WordPress wp_trim_words(): Truncate Content at Word Boundaries with a Custom Read More Link

Truncating text to a given length in WordPress is a requirement that appears in card layouts, search result snippets, email previews, and admin list columns. PHP’s native substr() cuts on byte count and can split a multi-byte UTF-8 character in half; mb_substr() fixes the encoding problem but still cuts mid-word. WordPress provides wp_trim_words() which truncates at word boundaries, handles multi-byte characters correctly, optionally appends a custom “more” string, and applies the wp_trim_words filter so themes can override the behaviour globally. For HTML content there is also wp_trim_excerpt() which strips tags first. Knowing which function to use — and how to pair them with read-more links, ellipses, and conditional full-length display — is a daily need in theme and plugin development.

Problem: A card component needs to show the first 25 words of a post's content. Using substr() cuts mid-word and breaks UTF-8 characters in non-English content. The truncated string needs an appended "Read more" link pointing to the full post.

Solution: Use wp_trim_words() with a custom $more string. Strip shortcodes and HTML with strip_shortcodes() and wp_strip_all_tags() before passing to the trimmer to avoid orphaned HTML tags in the output.

<?php
// ── Basic usage — trim to 25 words ────────────────────────────────────
$content = get_the_content();                        // raw post content with HTML
$clean   = wp_strip_all_tags( strip_shortcodes( $content ) ); // plain text only
$trimmed = wp_trim_words( $clean, 25 );              // trims at word boundary
echo esc_html( $trimmed );
// → "Lorem ipsum dolor sit amet, consectetur adipiscing elit. Sed do eiusmod..."

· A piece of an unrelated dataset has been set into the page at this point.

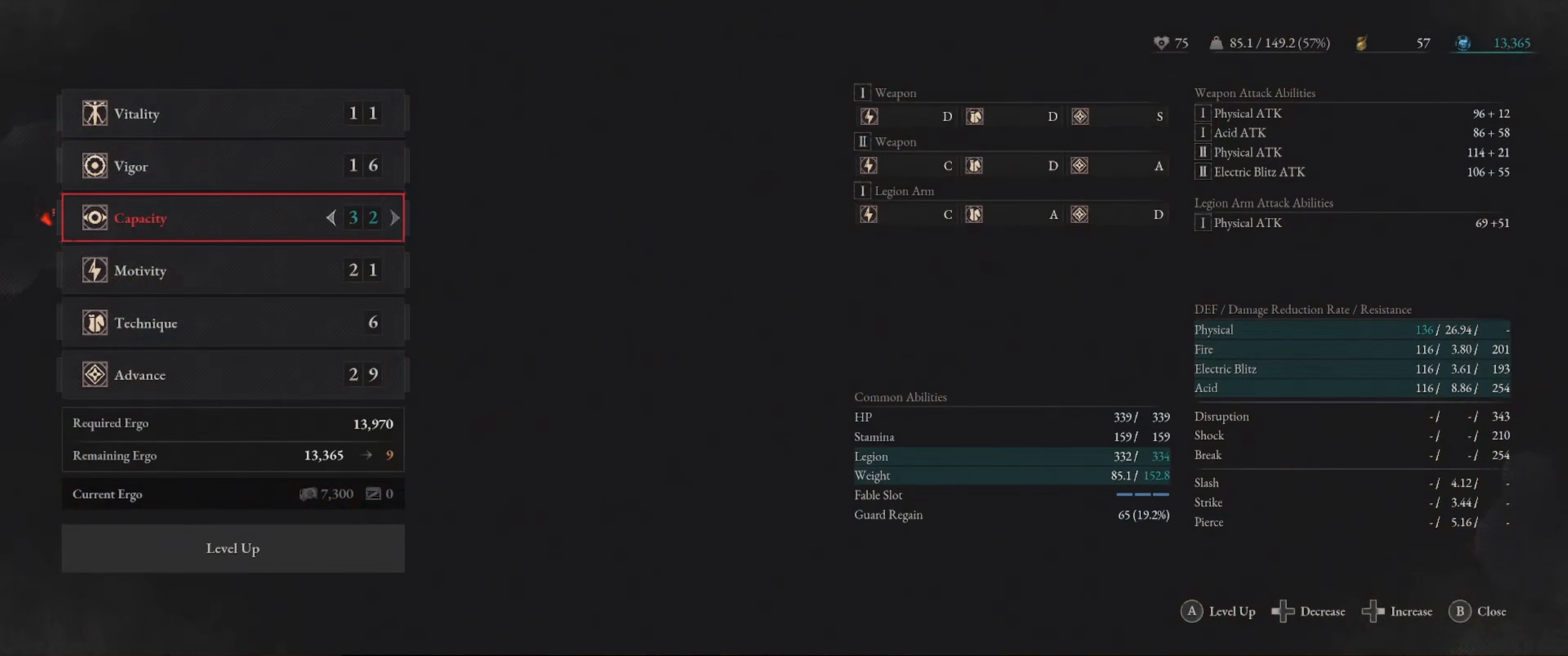
{"buttons": [], "left_stick": "center", "right_stick": "center", "events": []}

// ── With a custom read-more link ───────────────────────────────────────
$more_link = sprintf(
    ' <a href="%s" class="read-more">%s</a>',
    esc_url( get_permalink() ),
    esc_html__( 'Read more', 'textdomain' )
);
$trimmed = wp_trim_words( $clean, 25, '…' . $more_link );
echo $trimmed; // ellipsis + link appended after word 25

// ── Reusable helper for card components ──────────────────────────────
function my_card_excerpt( int $post_id = 0, int $words = 20, string $more = '…' ): string {
    $post_id = $post_id ?: get_the_ID();
    $post    = get_post( $post_id );
    if ( ! $post ) return '';

    // Use manual excerpt if set, otherwise fall back to content
    $text = $post->post_excerpt
        ? $post->post_excerpt
        : $post->post_content;

    $text = wp_strip_all_tags( strip_shortcodes( $text ) );
    return wp_trim_words( $text, $words, $more );
}

// In template:
echo esc_html( my_card_excerpt( get_the_ID(), 20 ) );

// ── wp_trim_excerpt() — strips tags then trims (uses excerpt_length option) ─
// This is essentially what the_excerpt() does:
$excerpt = wp_trim_excerpt( get_the_content() );
echo esc_html( $excerpt );

// ── Override word count globally via filter ────────────────────────────
add_filter( 'excerpt_length', fn() => 30, 999 ); // 30 words for all excerpts

// ── Override the more string globally ─────────────────────────────────
add_filter( 'excerpt_more', function ( $more ) {
    return sprintf(
        ' <a class="read-more" href="%s">%s</a>',
        esc_url( get_permalink() ),
        esc_html__( 'Continue reading', 'textdomain' )
    );
}, 10 );

NOTE: wp_trim_words() counts words, not characters — so "25 words" in German (compound words) will produce a much longer string than "25 words" in English. For character-based truncation, use mb_substr() combined with a word-boundary check: trim to the desired character count, then walk backwards to the last space to avoid cutting mid-word. Also note that wp_trim_words() does not strip HTML by default — always call wp_strip_all_tags() first when the input contains markup, or you will get orphaned open tags like <strong> at the end of the truncated string.